Another issue highlighted by the Constitution Committee, which has been mentioned by other speakers, arises with the Duchy of Cornwall,

“which provides the source of revenue for the heir apparent to the throne. When the Duke of Cornwall succeeds to the throne, the Duchy automatically transfers to the new heir. At present, however, the Duchy can only be held by a male. If it is to continue to be held by the heir apparent to the throne, the Letters Patent for the Duchy will need to be altered”.

Finally in this area, the Constitution Committee focuses on the effect on hereditary peerages. When this Bill goes through, the European Court may take a view on female succession to peerages. I would support female inheritance but only if there were no male heirs at all.

I was going to bring up various points made by Mr Graham McBain, a lawyer well known and respected by the noble Lord, Lord Carlile of Berriew, but the noble Lord has already covered most of my ground. I ask the Minister to answer the queries put by the noble Lord, Lord Carlile, about the problem of the Roman Catholic Relief Act 1829 and possible faults in Clause 3 regarding the number of six persons, and to emphasise that even before the Act of 1772 the sovereign had a right under common law to prevent other members of the Royal Family, such as the Queen Mother, remarrying. Thus this Bill should abolish the right in common law.
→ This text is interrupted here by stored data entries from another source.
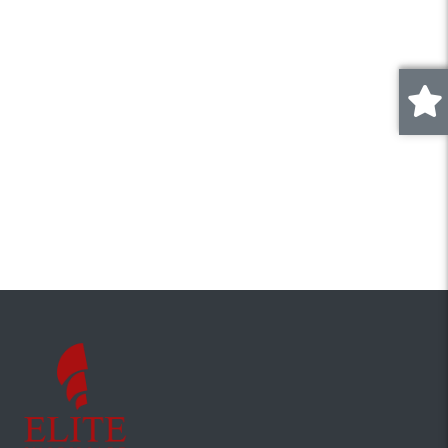
DAMBU ROTUND
Cluj-Napoca, DAMBUL ROTUND (DAMBU 
0
.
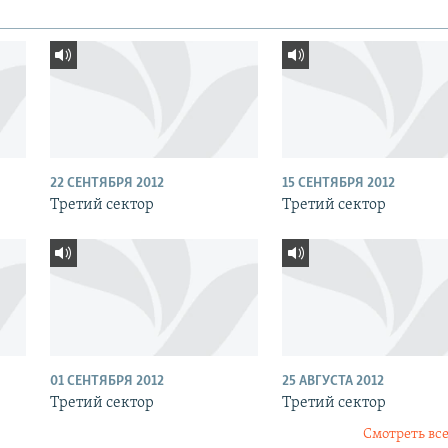
22 СЕНТЯБРЯ 2012
15 СЕНТЯБРЯ 2012
Третий сектор
Третий сектор
01 СЕНТЯБРЯ 2012
25 АВГУСТА 2012
Третий сектор
Третий сектор
Смотреть все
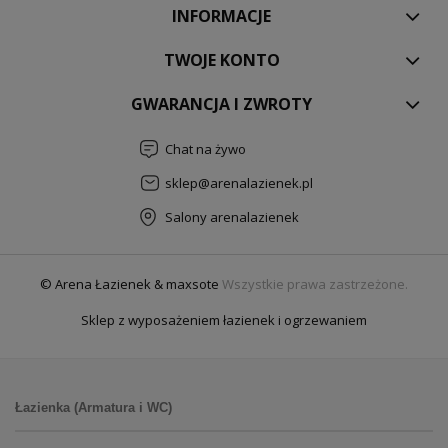
INFORMACJE
TWOJE KONTO
GWARANCJA I ZWROTY
Chat na żywo
sklep@arenalazienek.pl
Salony arenalazienek
© Arena Łazienek & maxsote
Wszystkie prawa zastrzeżone.
Sklep z wyposażeniem łazienek i ogrzewaniem
Łazienka (Armatura i WC)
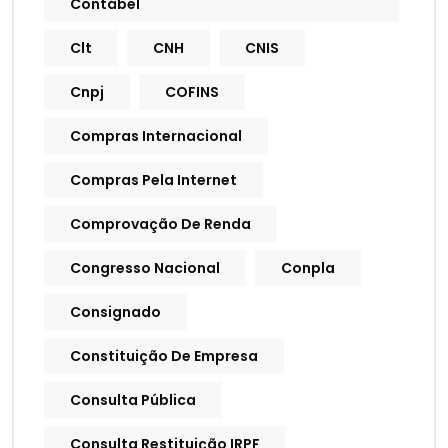
Contábel
Clt
CNH
CNIS
Cnpj
COFINS
Compras Internacional
Compras Pela Internet
Comprovação De Renda
Congresso Nacional
Conpla
Consignado
Constituição De Empresa
Consulta Pública
Consulta Restituição IRPF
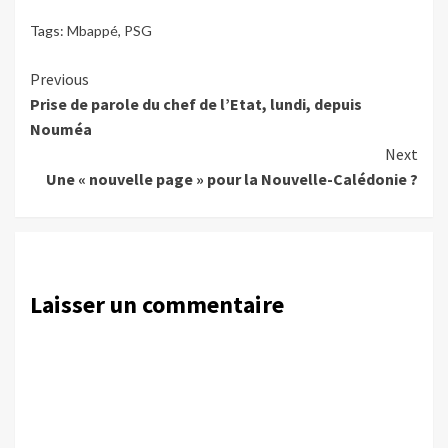
Tags:
Mbappé
,
PSG
Continue
Previous
Prise de parole du chef de l’Etat, lundi, depuis
Reading
Nouméa
Next
Une « nouvelle page » pour la Nouvelle-Calédonie ?
Laisser un commentaire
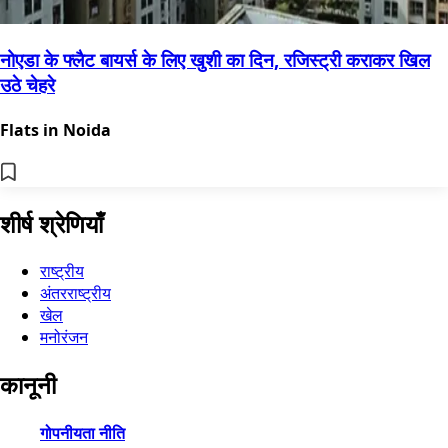
नोएडा के फ्लैट बायर्स के लिए खुशी का दिन, रजिस्ट्री कराकर खिल
उठे चेहरे
Flats in Noida
शीर्ष श्रेणियाँ
राष्ट्रीय
अंतरराष्ट्रीय
खेल
मनोरंजन
कानूनी
गोपनीयता नीति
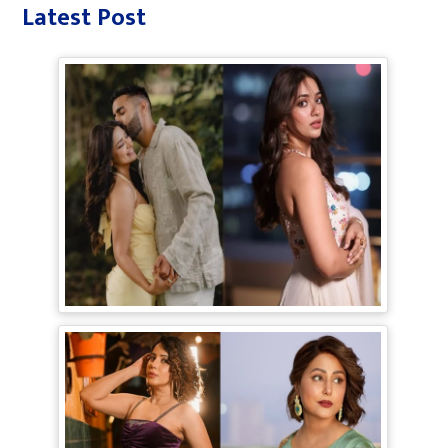
Latest Post
Jiyaa Shankar Engagement: Jiya
Shankar की हुई Engagement, मंगेतर
Karan के साथ शेयर की रोमांटिक Pictures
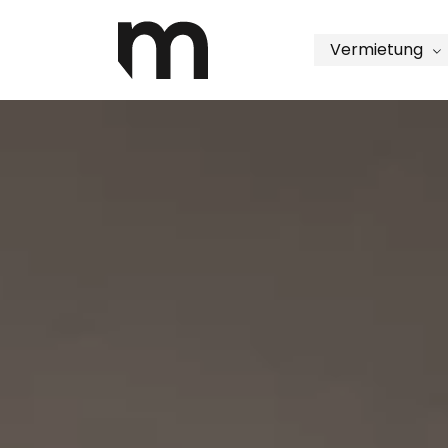
Vermietung
Filter
Ortschaft
Ort wähle
Anzahl Zim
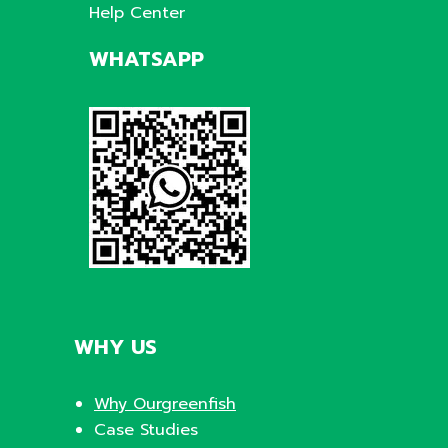
Help Center
WHATSAPP
WHY US
Why Ourgreenfish
Case Studies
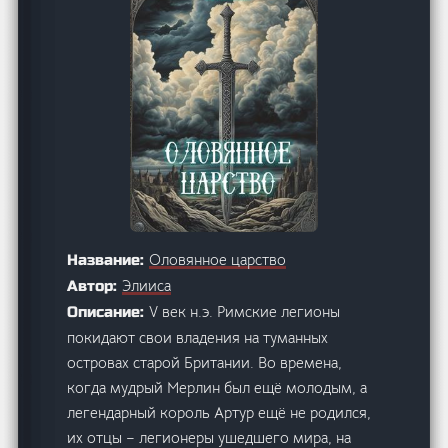
Оловянное царство
Название:
Элииса
Автор:
V век н.э. Римские легионы
Описание:
покидают свои владения на туманных
островах старой Британии. Во времена,
когда мудрый Мерлин был ещё молодым, а
легендарный король Артур ещё не родился,
их отцы – легионеры ушедшего мира, на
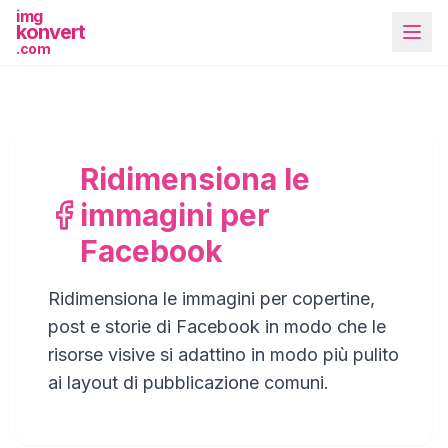
img
konvert
.com
Ridimensiona le
immagini per
Più strumenti
Facebook
Ridimensiona le immagini per copertine,
post e storie di Facebook in modo che le
risorse visive si adattino in modo più pulito
ai layout di pubblicazione comuni.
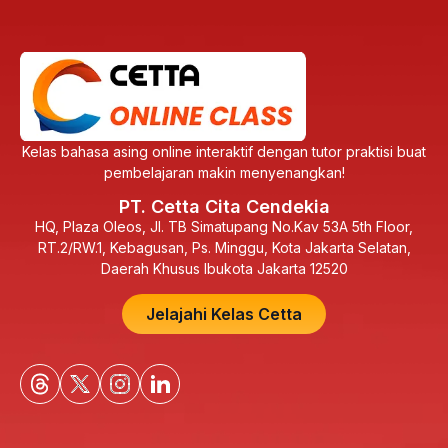
Kelas bahasa asing online interaktif dengan tutor praktisi buat
pembelajaran makin menyenangkan!
PT. Cetta Cita Cendekia
HQ, Plaza Oleos, Jl. TB Simatupang No.Kav 53A 5th Floor,
RT.2/RW.1, Kebagusan, Ps. Minggu, Kota Jakarta Selatan,
Daerah Khusus Ibukota Jakarta 12520
Jelajahi Kelas Cetta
One of Mr McBain’s concerns that was not mentioned by the noble Lord, Lord Carlile, is the esoteric topic of the Treason Act 1351, referred to in the schedule. I will spare your Lordships the unpleasant details of what is being amended. Suffice it to say that Mr McBain does not believe this part of the Act is still valid, and it should be scrapped altogether.
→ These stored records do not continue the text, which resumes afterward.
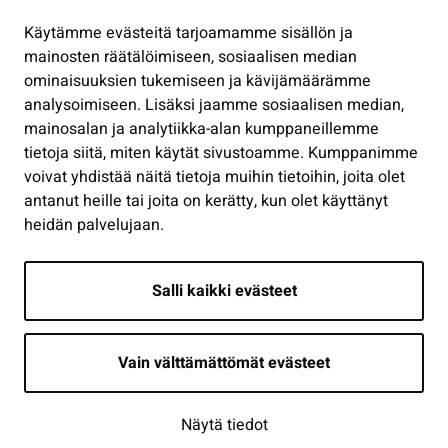
Hallinto
Käytämme evästeitä tarjoamamme sisällön ja
Työ ja yrittäminen
mainosten räätälöimiseen, sosiaalisen median
Osallistu ja asioi
ominaisuuksien tukemiseen ja kävijämäärämme
analysoimiseen. Lisäksi jaamme sosiaalisen median,
Näytä omat evästeasetukseni
mainosalan ja analytiikka-alan kumppaneillemme
tietoja siitä, miten käytät sivustoamme. Kumppanimme
Seuraa meitä
voivat yhdistää näitä tietoja muihin tietoihin, joita olet
antanut heille tai joita on kerätty, kun olet käyttänyt
heidän palvelujaan.
Salli kaikki evästeet
Vain välttämättömät evästeet
Näytä tiedot
Saavutettavuusseloste
| © Seinäjoki 2026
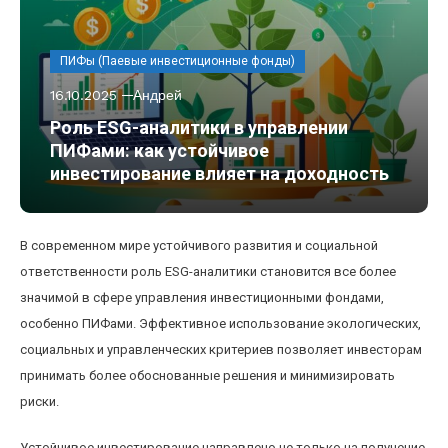
ПИФы (Паевые инвестиционные фонды)
16.10.2025
Андрей
Роль ESG-аналитики в управлении
ПИФами: как устойчивое
инвестирование влияет на доходность
В современном мире устойчивого развития и социальной
ответственности роль ESG-аналитики становится все более
значимой в сфере управления инвестиционными фондами,
особенно ПИФами. Эффективное использование экологических,
социальных и управленческих критериев позволяет инвесторам
принимать более обоснованные решения и минимизировать
риски.
Устойчивое инвестирование направлено не только на получение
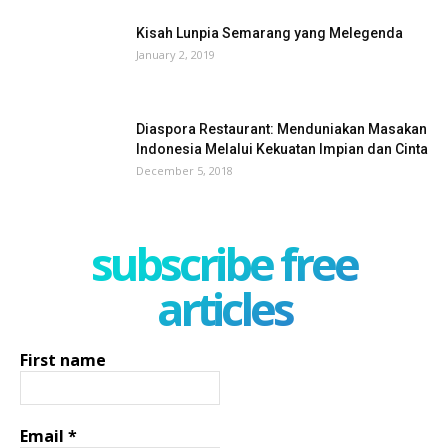
Kisah Lunpia Semarang yang Melegenda
January 2, 2019
Diaspora Restaurant: Menduniakan Masakan
Indonesia Melalui Kekuatan Impian dan Cinta
December 5, 2018
subscribe free
articles
First name
Email
*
The Bill leaves unresolved a number of consequential matters which it should have clarified. First, if Prince William and his wife have a girl, thanks to the Bill she can become Queen. However, she cannot of right become of Duchess of Cornwall because the charter of 1377 governing the duchy provides only for a male. What is the situation about her becoming Princess of Wales? Secondly, the Bill seeks to remove anti-Catholic legislation preventing the sovereign having a Catholic wife. This is all well and good. It is obvious, as Mr McBain says, that legislation preventing Catholics and Jewish people from holding other state positions on account of their religion should be abolished. The Government have forgotten about the Roman Catholic Relief Act 1829—for instance, not allowing the Lord Chancellor to be a Catholic—and the Jews Relief Act 1858. These Acts will have to be repealed at some stage as they prevent Catholics and Jews holding other offices. This could be a subject for the Law Commission to consider.

In conclusion, I support the Bill overall but ask the Minister to consider seriously the various issues I have raised.